リレーコラムについて

ナカハタ創業始末 

佐倉康彦

〜其の参〜 ダイアルMをまわせ

 「もう一度会社をつくろうと思うんだ…手伝わないか…」オヤジの抑え気
味の声が、ぼくの脳味噌、大脳上側頭回後部にあるウェルニッケ野あたりで
大音量のハウリングを起こしている。なかはたサンの言葉は、さらにつづい
た。
 ぼくは、軽い目眩を感じていた。同時に顔や頸が、かっと火照るようなホ
ットフラッシュ状態に陥った。それでもオヤジの、なかはたサンの言葉を一
言一句たりとも聞き漏らすまいと必死だった。
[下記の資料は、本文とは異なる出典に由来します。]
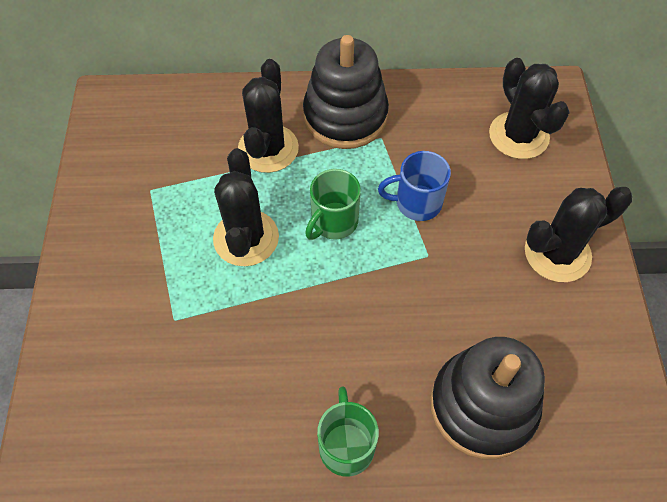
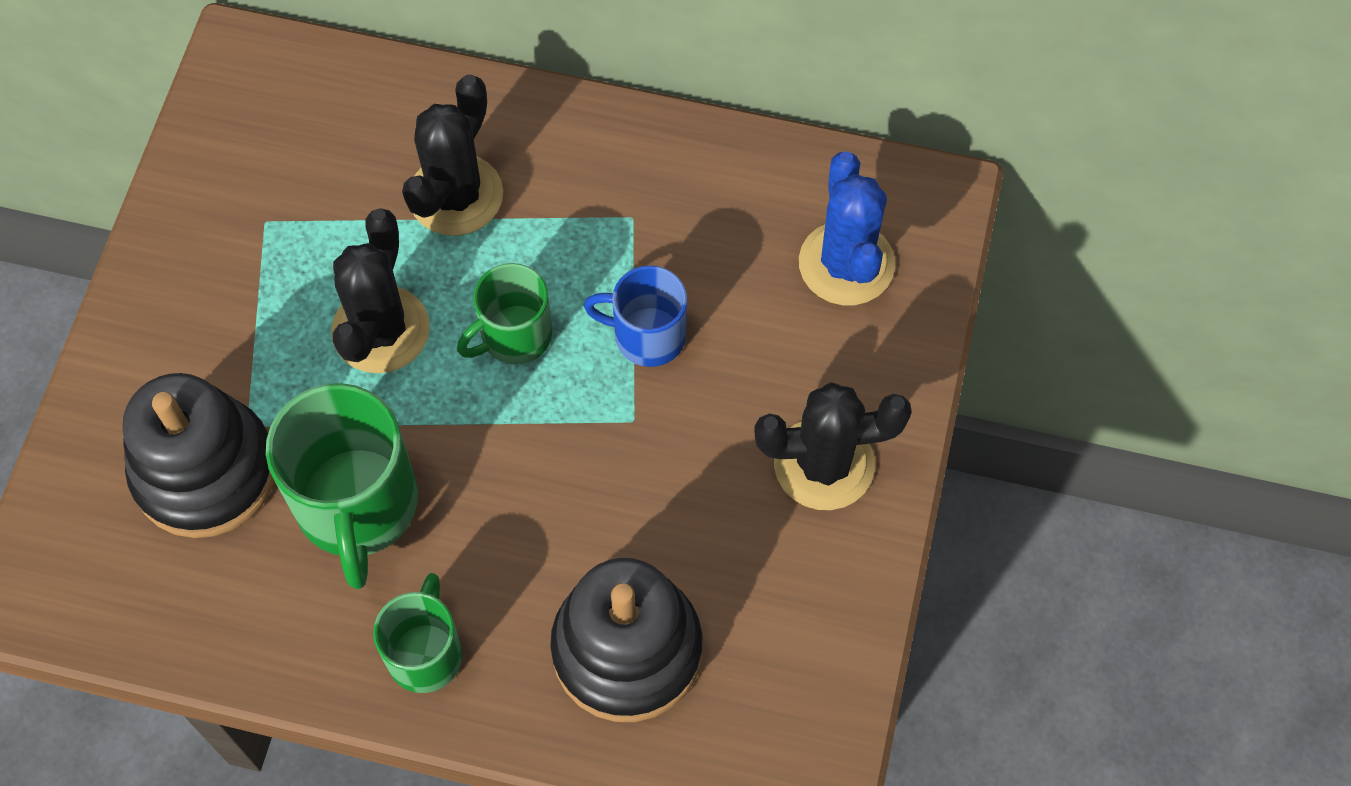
camera: 15 degrees right, 5 degrees up
black stacking toy [303,35,389,149] -> black stacking toy moved to [123,373,274,538]
black cactus [489,58,570,159] -> blue cactus [799,151,895,305]
none -> green mug [266,383,418,589]

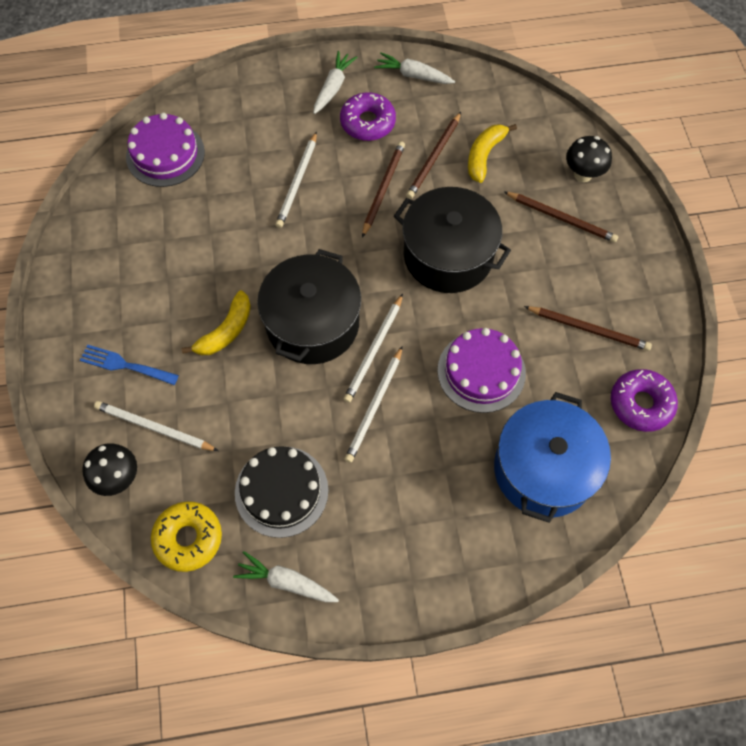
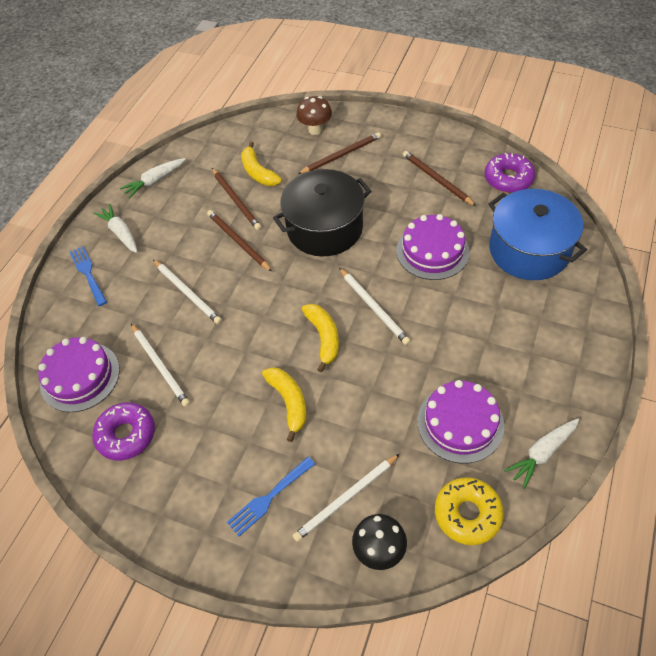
camera: 55 degrees left, 10 degrees down
black cake [235,446,329,538] -> purple cake [417,380,504,463]
black pot [257,249,361,364] -> yellow banana [302,304,339,373]
purple donut [340,92,396,141] -> purple donut moved to [92,402,155,461]
white pencil [344,346,403,463] -> white pencil moved to [131,324,190,407]
brown pencil [524,306,652,351] -> brown pencil turned 90 degrees counterclockwise [403,151,476,206]
black mushroom [566,136,612,182] -> brown mushroom [296,96,332,135]
none -> blue fork [70,246,107,306]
たぶんそのときぼくは、オヤ
ジにはじめて出会った頃の、21歳の糞生意気なコゾーに戻っていた。
 仲畑広告制作所という場に憧れまくって、というより仲畑貴志というひと
に惹かれ倒して、広告のことなど露程も知らなかったぼくが、果たし合いの
ような、失礼極まりない難儀な手紙をオヤジに書き送ってから既に23年と
いう時間が経っていた。
 これまでオヤジとぼくは、一度も机を並べて仕事をしたことがない。にも
かかわらず同じ広告屋の同輩たちのなかには、仲畑広告制作所に所属してい
たと思い込んでいる者も多かった。「おまえは直系や」と、あらゆる場面で
なにくれとなく心を砕いてくれたなかはたサンの存在は、ぼくのこれまでの
広告屋としての道程のなかでどれほど大きなものだったかは、ぼくにしかわ
からないと思う。誰彼かまわずトーキョーのオヤジと公言し金魚の糞のよう
につきまとった日々。そのオヤジの言葉が、今、不惑過ぎたド阿呆の胸のあ
ちこちに染み込んでいく。
 「そういうことだから、ちょっと考えておいてくれ」そう言って席を立つ
オヤジの背中は、相変わらずでかくて凶暴だった。
 「さて、じゃあ献花でもしてくるか」クシャッと笑った横顔は、いつも通
りとてもチャーミングでかわいらしかった。
 「あ、偲ぶ会…まじ、忘れてました…」ぽそぽそと答えながら、ぼくはオ
ヤジの三歩後について偲ぶ会が開かれている2階大広間へと向かった。右手
と右足が同時にでてしまうような妙な歩き方で。
 そのあとの偲ぶ会のことは、じつはあまり憶えていない。多くの元同僚や
先輩たちと交わした言葉も、会に列席された女優さんの挨拶も、すべてがす
とんと抜け落ちていた。頭の中で何度も明滅しているのは“召集令状”の四文
字だけだった。
 会もお開きとなり、懐かしい顔たちが三々五々、会場をあとにしはじめた
ころ、知り合いの監督が1階のバーに誘ってきた。ぼくはそのときケータイ
を指先が白くなるほど強く握りしめていた。手汗で、掌中のモトローラーは
トイレで水没させたようにぐっしょりと濡れていた。とにかく“召集令状”の
ことを伝えなければならい男たちがいたからだ。ふと、会場入口の方を見や
ると、オヤジも大巨匠アートディレクターたちとどこかへ流れていくようだ
った。
 「先に行ってて、あとから顔出すから」誘ってくれた監督にそう伝えなが
らぼくは、ケータイのアドレス帳を開いた。頭文字Mの項をスクロールする。
番号を探す指先が少し痺れている。目当ての番号はすぐに見つかった。ケー
タイを強く押し当て過ぎて耳が痛い。繰り返される呼び出し音がもどかしい。
5、6度目のコールでラインが繋がる。心臓が口から飛び出しそうになる。
 「もしもし、Mです」
 その男の声を聞いた途端に、ぼくの口の中は、一気に渇いていった。